▶ [Exercise details] Check each line below for the word "center". Then give only how many lines have it.

▶ [Data records]
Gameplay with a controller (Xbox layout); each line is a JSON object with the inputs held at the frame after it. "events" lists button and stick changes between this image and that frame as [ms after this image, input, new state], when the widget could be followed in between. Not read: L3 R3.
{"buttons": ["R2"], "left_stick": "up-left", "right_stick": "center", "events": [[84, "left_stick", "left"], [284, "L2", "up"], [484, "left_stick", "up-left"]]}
...
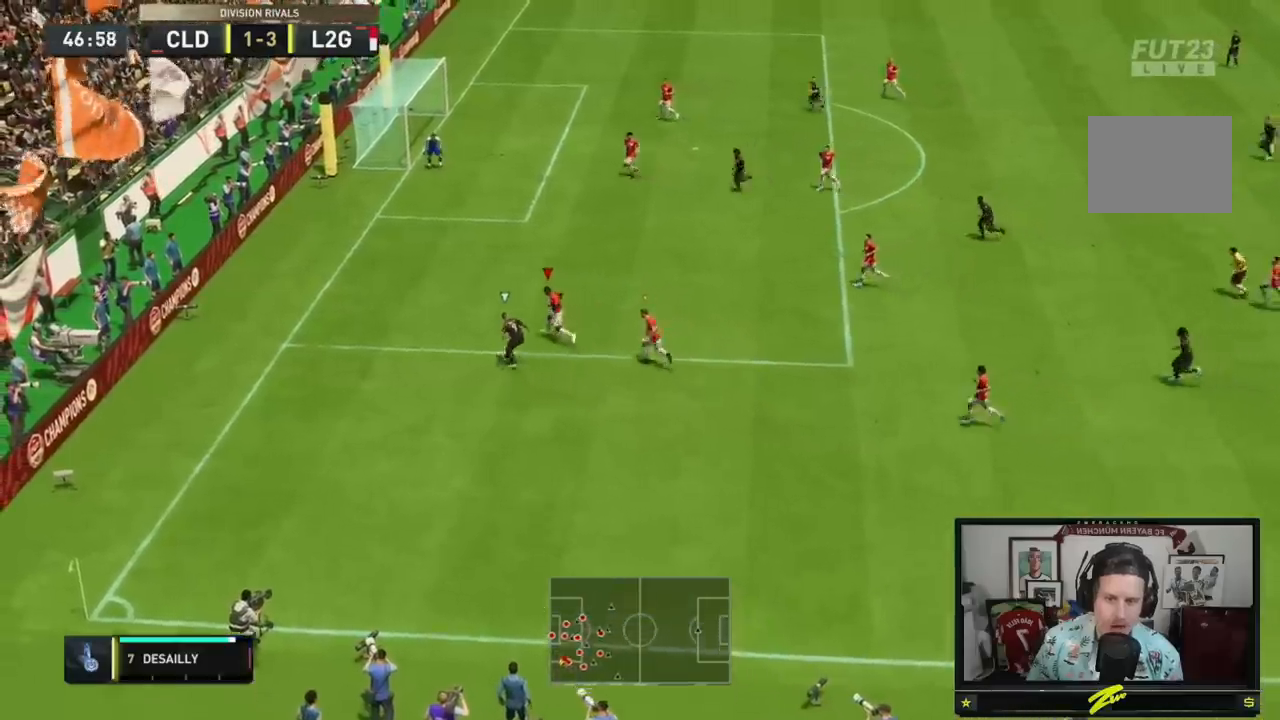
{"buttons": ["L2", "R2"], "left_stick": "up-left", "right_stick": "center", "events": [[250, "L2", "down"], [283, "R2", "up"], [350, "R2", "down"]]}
--
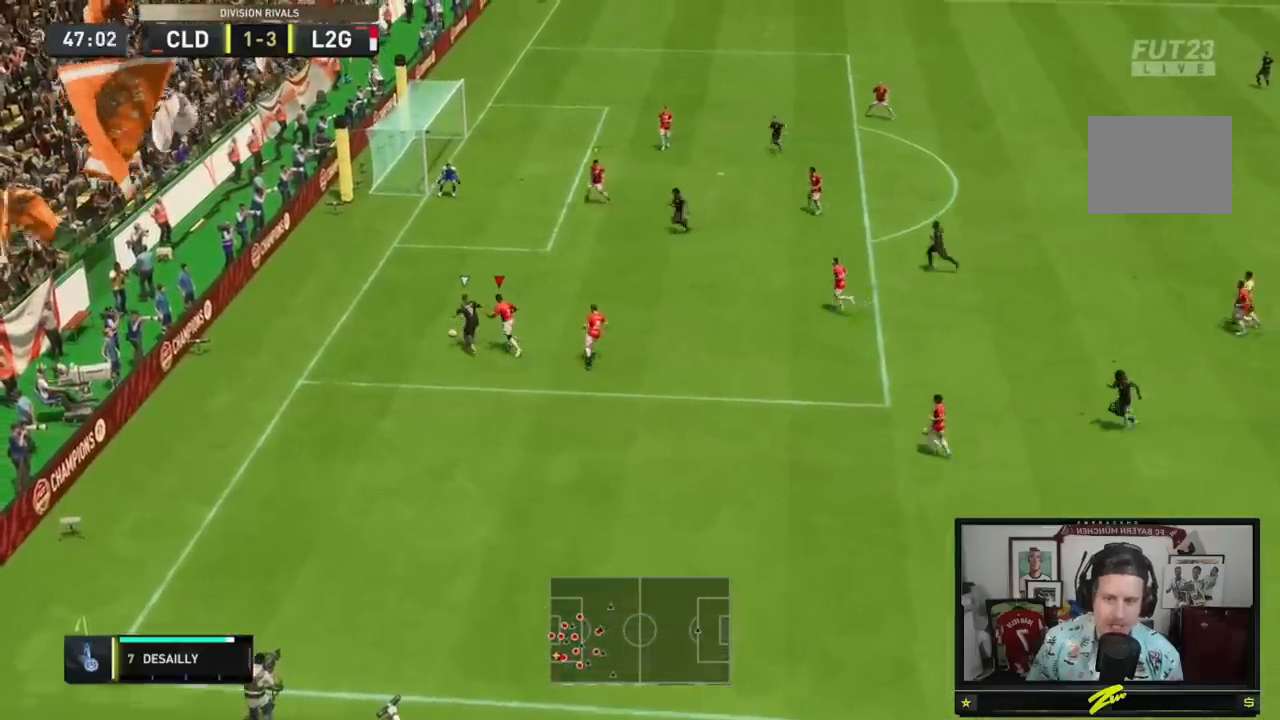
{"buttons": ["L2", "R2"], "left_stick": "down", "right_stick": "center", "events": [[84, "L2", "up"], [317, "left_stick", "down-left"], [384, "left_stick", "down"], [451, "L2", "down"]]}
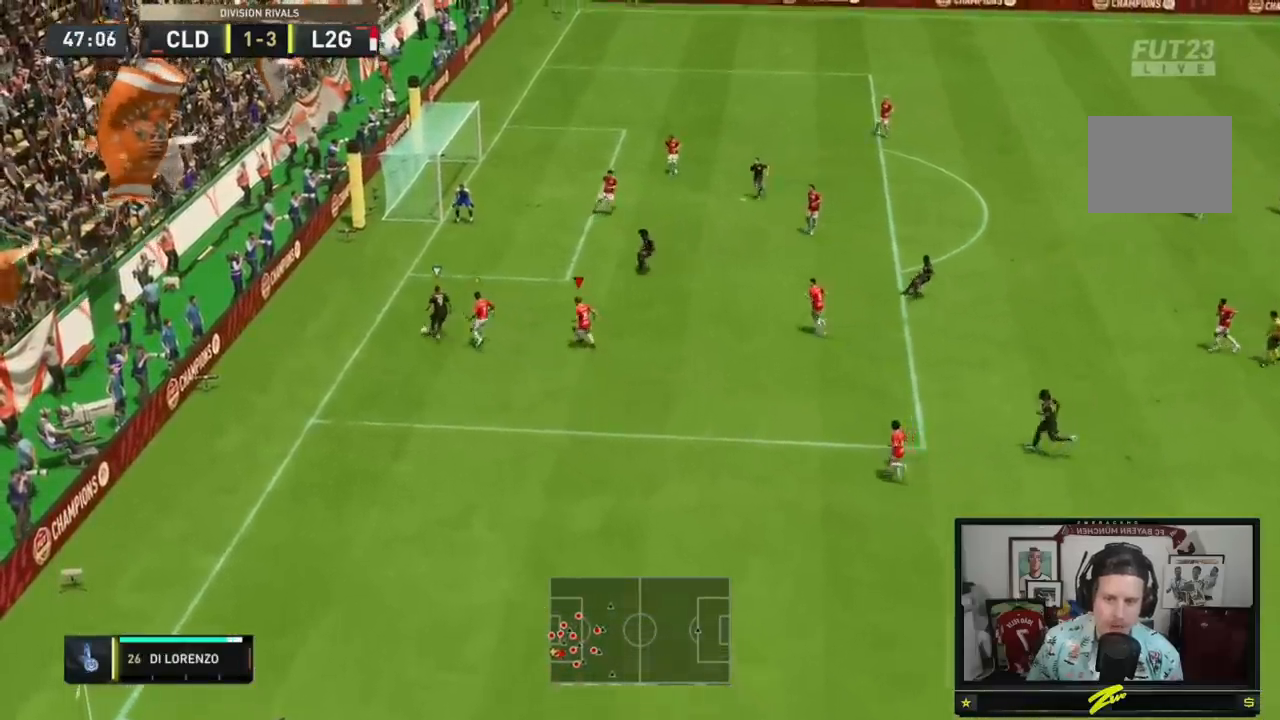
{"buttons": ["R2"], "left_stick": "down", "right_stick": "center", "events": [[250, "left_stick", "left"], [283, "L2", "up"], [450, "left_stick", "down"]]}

▶ [Worked solution] 4